• _The input_
++++++++++

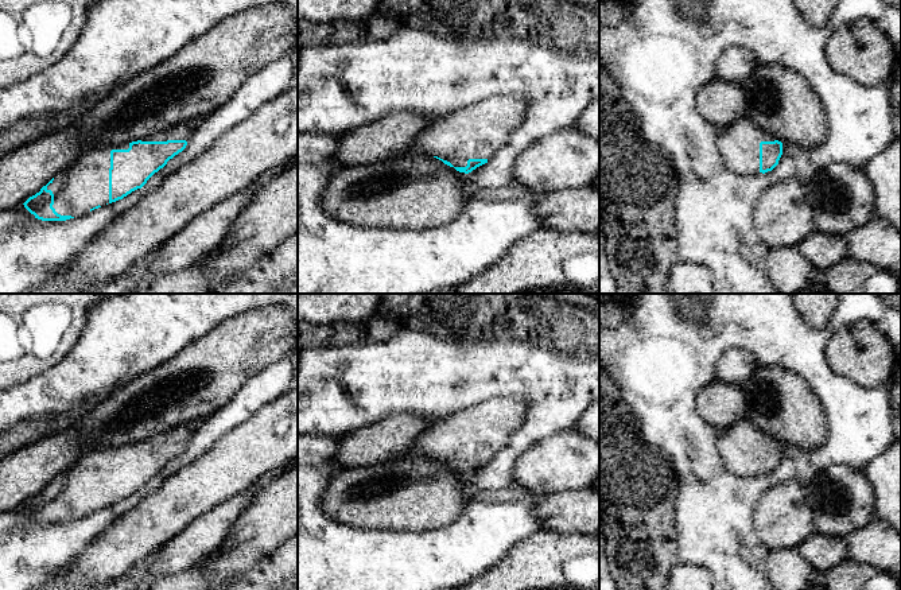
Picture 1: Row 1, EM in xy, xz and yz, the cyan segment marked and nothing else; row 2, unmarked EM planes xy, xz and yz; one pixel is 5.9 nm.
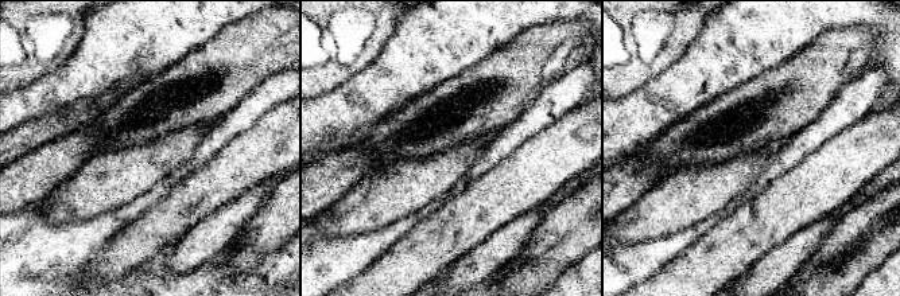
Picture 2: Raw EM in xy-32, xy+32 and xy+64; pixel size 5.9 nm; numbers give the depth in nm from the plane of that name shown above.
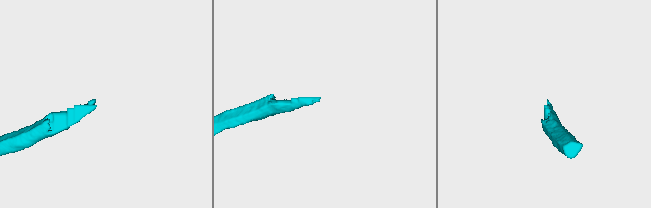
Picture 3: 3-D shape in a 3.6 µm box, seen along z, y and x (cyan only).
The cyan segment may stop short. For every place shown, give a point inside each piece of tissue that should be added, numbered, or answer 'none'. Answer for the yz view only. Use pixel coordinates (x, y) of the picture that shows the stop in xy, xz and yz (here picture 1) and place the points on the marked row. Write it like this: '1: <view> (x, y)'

++++++++++

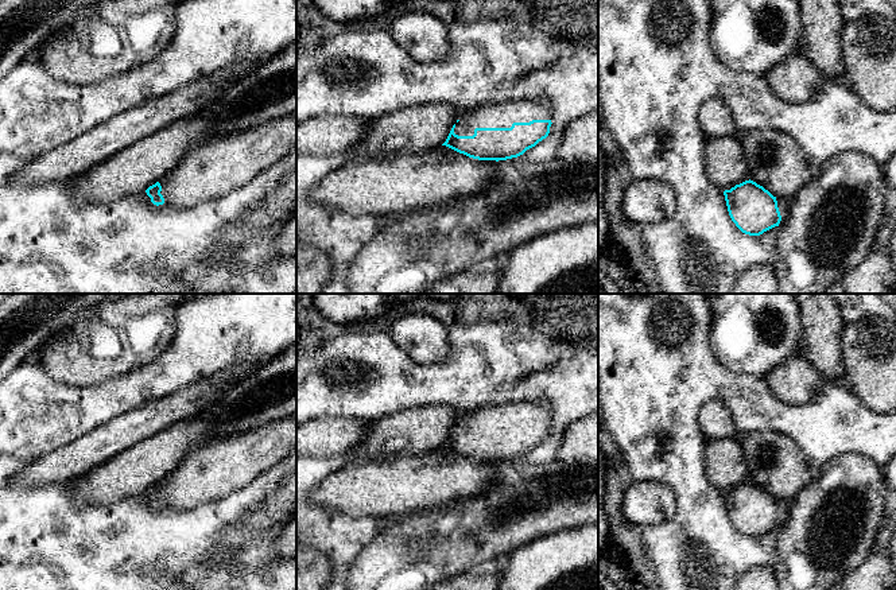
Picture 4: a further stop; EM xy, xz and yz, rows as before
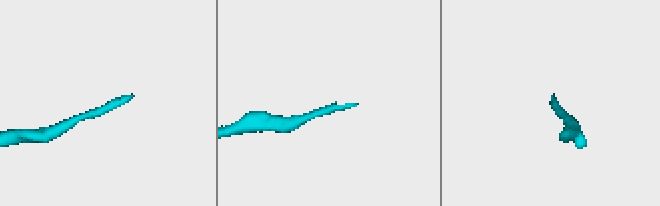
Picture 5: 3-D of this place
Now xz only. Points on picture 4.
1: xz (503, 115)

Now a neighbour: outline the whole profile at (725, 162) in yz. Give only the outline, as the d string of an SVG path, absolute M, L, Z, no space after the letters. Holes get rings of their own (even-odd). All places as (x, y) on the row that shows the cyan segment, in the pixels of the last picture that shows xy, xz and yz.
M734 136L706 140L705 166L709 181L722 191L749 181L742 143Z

++++++++++

• _Your goal_
Return exactly the lines that appear in the data above between the line containing "Picture 1: Row" and the line containing "The cyan segment may", both of which are included, and leave the pictures out.

• _Result for this exercise_
Picture 1: Row 1, EM in xy, xz and yz, the cyan segment marked and nothing else; row 2, unmarked EM planes xy, xz and yz; one pixel is 5.9 nm.
Picture 2: Raw EM in xy-32, xy+32 and xy+64; pixel size 5.9 nm; numbers give the depth in nm from the plane of that name shown above.
Picture 3: 3-D shape in a 3.6 µm box, seen along z, y and x (cyan only).
The cyan segment may stop short. For every place shown, give a point inside each piece of tissue that should be added, numbered, or answer 'none'. Answer for the yz view only. Use pixel coordinates (x, y) of the picture that shows the stop in xy, xz and yz (here picture 1) and place the points on the marked row. Write it like this: '1: <view> (x, y)'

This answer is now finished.